Borders and the New Age of Books

Borders declared bankruptcy this past week, and it’s closing a number of stores in the Bay Area. I was running errands yesterday and was near the San Mateo store, so I decided to drop by and prowl about for deals.

It was an absolute madhouse. Parking was just about impossible, and the purchasing line snaked around the entire store. It was nice in a way to see that so many people still valued books.

Which is a good thing, because even at 20-40 percent discounts throughout the store, I couldn’t find a single good deal. I found a bunch of books that I wanted to read, scanned their barcodes on my phone, and saw that Amazon.com was selling all of them for cheaper, even with the Borders discount.

Frankly, that’s old news. The real game changer is Amazon.com’s distribution model and the Kindle.

I love traditional books — the feel, the smell, the timelessness. I remember visiting the Lincoln Museum years ago and staring in wonderment at his Bible, the actual, physical book that he had lovingly thumbed through as a child. I have a huge collection of my own books, and the thought of getting rid of any of them pains me.

That said, my parents got me a Kindle for Christmas last year, and I am absolutely in love with it. As much as my sentiment lies with traditional books, the reality is that the Kindle has got me reading books again. The screen is a marvel, it’s lighter and more comfortable to read than most of my real books, and I can carry a whole slew of books on it. The companion case is worth the extra price for the built-in book light alone.

Here’s how dramatically Amazon.com has changed the book industry. While scanning for books on my phone, I could easily have purchased one immediately with one click and had it sent to my Kindle automatically. Much easier than waiting in that monstrous line, and much more portable.

If I had wanted to, I could even have read the book on my phone. This sounds painful to me, but I’ve heard from others that they often read books this way, and that — as with my experience with the Kindle — they’re reading more as a result.

Barnes and Nobles might be late to the game, but it’s adapted, and it has a chance. Borders is done. It has not proven an ability to adapt with the times.

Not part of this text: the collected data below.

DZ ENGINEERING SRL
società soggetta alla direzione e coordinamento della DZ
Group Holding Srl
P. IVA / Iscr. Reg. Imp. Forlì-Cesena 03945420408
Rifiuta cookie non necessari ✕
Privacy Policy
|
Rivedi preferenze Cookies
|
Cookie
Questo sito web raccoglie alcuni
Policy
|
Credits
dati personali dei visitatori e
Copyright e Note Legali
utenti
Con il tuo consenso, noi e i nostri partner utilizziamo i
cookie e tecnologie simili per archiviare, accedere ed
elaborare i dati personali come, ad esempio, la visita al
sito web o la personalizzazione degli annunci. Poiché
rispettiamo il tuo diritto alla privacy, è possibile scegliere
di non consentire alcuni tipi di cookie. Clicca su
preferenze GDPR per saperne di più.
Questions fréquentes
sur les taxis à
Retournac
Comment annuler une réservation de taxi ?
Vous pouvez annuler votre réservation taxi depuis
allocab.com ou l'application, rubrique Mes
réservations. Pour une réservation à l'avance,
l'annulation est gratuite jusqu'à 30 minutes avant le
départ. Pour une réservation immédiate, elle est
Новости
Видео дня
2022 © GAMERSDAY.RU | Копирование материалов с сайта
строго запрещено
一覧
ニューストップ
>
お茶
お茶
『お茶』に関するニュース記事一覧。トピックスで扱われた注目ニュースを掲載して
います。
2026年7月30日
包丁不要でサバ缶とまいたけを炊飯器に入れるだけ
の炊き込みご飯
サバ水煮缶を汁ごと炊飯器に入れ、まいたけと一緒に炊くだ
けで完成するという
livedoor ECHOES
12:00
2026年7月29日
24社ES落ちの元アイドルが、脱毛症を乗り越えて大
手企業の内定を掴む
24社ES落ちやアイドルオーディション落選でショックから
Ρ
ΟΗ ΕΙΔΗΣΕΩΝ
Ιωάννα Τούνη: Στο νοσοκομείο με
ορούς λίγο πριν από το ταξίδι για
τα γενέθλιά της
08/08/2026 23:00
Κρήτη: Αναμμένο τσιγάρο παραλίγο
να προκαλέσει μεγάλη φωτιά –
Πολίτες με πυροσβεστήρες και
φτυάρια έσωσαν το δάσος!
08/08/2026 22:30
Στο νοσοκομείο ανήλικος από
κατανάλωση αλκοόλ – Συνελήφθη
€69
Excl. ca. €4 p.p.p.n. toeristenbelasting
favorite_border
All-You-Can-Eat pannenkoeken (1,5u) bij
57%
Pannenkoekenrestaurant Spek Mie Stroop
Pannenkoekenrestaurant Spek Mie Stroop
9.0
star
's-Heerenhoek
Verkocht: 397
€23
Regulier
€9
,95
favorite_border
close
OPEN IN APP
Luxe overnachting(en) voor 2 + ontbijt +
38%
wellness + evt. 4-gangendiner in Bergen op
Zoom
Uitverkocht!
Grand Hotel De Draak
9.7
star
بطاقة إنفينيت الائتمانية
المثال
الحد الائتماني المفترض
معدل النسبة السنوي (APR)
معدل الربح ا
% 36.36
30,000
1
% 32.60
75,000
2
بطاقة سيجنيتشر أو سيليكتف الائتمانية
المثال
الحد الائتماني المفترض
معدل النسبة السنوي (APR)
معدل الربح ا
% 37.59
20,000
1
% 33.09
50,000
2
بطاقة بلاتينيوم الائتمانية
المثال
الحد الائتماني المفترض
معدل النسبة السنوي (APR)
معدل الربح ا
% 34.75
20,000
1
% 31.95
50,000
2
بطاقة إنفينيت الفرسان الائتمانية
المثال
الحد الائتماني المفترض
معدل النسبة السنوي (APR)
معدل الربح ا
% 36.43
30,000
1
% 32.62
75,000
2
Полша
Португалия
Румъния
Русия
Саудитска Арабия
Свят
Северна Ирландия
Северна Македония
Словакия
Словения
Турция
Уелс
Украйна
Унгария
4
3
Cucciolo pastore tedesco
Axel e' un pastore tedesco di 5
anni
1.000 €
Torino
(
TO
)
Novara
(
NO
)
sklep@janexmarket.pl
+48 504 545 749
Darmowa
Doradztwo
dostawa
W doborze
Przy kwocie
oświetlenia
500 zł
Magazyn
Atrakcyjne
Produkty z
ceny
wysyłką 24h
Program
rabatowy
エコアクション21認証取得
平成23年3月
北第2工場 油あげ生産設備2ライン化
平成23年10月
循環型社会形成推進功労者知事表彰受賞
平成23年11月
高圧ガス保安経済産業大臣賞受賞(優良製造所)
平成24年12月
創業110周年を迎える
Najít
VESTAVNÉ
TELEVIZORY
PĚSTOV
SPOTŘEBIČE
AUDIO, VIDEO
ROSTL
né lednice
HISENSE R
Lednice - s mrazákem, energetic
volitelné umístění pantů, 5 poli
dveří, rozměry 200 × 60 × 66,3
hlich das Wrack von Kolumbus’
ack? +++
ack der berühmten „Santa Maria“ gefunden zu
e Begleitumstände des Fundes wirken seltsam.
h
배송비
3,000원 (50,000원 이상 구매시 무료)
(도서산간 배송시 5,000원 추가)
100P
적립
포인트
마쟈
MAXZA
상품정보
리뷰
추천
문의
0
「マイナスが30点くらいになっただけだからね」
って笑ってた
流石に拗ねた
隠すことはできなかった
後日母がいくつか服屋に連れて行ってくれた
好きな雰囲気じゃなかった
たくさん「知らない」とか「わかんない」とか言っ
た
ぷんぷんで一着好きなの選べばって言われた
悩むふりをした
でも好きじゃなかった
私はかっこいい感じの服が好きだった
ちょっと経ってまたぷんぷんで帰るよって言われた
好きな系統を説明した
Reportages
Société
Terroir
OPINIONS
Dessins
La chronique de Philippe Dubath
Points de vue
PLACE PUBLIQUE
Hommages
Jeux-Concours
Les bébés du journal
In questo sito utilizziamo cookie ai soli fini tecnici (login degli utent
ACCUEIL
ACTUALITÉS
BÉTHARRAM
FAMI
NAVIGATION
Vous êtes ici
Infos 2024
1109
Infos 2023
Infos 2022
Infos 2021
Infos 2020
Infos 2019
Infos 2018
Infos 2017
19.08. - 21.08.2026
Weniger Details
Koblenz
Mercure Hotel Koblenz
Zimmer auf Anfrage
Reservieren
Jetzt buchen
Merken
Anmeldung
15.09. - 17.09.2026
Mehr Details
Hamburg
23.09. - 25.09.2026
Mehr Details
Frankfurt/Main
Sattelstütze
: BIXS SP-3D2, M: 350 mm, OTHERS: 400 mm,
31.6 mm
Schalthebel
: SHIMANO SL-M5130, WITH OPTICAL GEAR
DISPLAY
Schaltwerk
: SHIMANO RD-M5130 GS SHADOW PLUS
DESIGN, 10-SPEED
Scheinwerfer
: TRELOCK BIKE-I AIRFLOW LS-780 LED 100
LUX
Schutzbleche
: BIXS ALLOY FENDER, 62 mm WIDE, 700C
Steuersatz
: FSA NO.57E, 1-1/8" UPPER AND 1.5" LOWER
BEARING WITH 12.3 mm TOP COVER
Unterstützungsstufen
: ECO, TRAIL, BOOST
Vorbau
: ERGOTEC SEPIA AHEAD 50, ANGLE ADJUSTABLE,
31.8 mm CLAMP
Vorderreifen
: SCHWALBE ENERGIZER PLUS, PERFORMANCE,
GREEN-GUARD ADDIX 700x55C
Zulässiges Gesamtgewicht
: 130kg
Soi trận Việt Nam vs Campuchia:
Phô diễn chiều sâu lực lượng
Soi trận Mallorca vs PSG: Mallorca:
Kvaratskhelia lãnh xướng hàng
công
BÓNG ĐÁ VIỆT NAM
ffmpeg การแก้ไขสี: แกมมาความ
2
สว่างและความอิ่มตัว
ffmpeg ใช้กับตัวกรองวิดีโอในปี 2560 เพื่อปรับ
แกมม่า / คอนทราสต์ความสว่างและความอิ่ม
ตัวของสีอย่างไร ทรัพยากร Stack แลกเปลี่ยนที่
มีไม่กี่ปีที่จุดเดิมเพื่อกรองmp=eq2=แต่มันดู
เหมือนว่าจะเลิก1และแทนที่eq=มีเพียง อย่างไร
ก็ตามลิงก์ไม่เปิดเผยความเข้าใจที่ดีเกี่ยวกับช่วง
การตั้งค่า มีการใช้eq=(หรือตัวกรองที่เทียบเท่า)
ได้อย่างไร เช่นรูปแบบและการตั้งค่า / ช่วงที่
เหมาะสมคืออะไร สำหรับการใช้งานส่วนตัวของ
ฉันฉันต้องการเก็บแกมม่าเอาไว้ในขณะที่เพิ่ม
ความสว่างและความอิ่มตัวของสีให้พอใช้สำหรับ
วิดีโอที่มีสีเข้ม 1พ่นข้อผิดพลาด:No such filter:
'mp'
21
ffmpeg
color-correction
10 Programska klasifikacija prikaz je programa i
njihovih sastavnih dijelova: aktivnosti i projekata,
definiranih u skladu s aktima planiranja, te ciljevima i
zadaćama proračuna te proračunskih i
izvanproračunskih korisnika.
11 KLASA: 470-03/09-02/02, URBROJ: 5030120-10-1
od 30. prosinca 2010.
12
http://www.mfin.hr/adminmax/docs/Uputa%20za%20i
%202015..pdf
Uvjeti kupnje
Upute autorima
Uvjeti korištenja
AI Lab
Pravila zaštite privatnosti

The real question continues to be, what’s the future of the local, independent book store?

I don’t think the death knell is a sure thing. I viewed the Borders discounts with scorn, but the reality is, I often pay more for books at Green Apple Books, even though I know I can get them cheaper at Amazon.com. It may be irrational, but I’m not alone. I like going there, even if books are more expensive. The opportunity is for local bookstores to leverage what’s magical and important about them — namely, the customer experience — and adapt it to the times.